2. I am more spontaneous - Yes, babies thrive on routine. But, on the days when he is more energetic and curious, so much that his usual nap time routine fails over and over again, I just take him out to the park or gym or make a spontaneous trip to Disneyland (ah, yes, one of the few perks of living in Southern California). The car ride always makes him fall asleep, and we have a ton of fun, take pictures, and make memories. That S word would have not been part of my vocabulary 10~15 years ago when my religion was my organizer and my middle name was "Plan."

1. I appreciate and savor each and every moment - Sure, things COULD be better. I could have more profitable job, Candy could open the gate to the bathroom when I forget to leave it open for her so she wouldn't have to pee on our carpet, Bagel could stop counter-surfing, Baby could go to sleep whenever I tell him to, Husband could get less annoying... You get the picture. 
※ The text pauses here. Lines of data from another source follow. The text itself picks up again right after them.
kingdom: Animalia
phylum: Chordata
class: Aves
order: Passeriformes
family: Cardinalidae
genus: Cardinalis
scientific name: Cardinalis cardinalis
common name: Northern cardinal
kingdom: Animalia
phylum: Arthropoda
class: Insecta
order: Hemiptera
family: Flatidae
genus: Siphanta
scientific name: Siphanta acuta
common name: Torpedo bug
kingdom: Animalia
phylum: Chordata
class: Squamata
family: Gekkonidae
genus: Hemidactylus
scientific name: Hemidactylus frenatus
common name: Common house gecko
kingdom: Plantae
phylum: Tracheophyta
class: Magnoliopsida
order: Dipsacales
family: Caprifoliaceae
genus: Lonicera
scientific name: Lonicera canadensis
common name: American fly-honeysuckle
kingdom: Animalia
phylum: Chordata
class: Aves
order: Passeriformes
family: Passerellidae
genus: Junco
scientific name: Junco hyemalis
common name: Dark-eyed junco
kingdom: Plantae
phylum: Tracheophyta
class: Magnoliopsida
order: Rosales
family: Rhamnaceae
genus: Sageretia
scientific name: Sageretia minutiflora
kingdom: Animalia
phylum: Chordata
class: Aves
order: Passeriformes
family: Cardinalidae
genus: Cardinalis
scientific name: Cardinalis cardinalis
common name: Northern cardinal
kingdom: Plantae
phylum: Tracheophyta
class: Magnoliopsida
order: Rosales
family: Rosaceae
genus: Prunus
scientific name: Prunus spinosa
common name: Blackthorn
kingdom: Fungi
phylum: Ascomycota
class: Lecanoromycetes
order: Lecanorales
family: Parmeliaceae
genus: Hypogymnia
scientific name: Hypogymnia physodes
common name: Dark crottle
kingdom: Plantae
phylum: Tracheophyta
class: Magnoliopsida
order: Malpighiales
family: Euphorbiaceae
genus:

But as I watch my baby manically run and roll and bump into things instead of close his eyes for a nap, I think about how fast he will grow up and will always want to sleep and do things on his own without me. How Candy and Bagel might not always be here when they get old. How Husband could stop asking where everything is or can't remember what I said 2 seconds ago? <-- probably not going to happen, but I am hopeful. 

Then I will look back to now and wish we could go back in time. And wish we would've held our loved ones closer, given one more kiss,  and said more nice things. I remember this any time I feel overwhelmed and exhausted. But not going to lie, I look forward to getting few hours of me time when Baby starts going to school haha.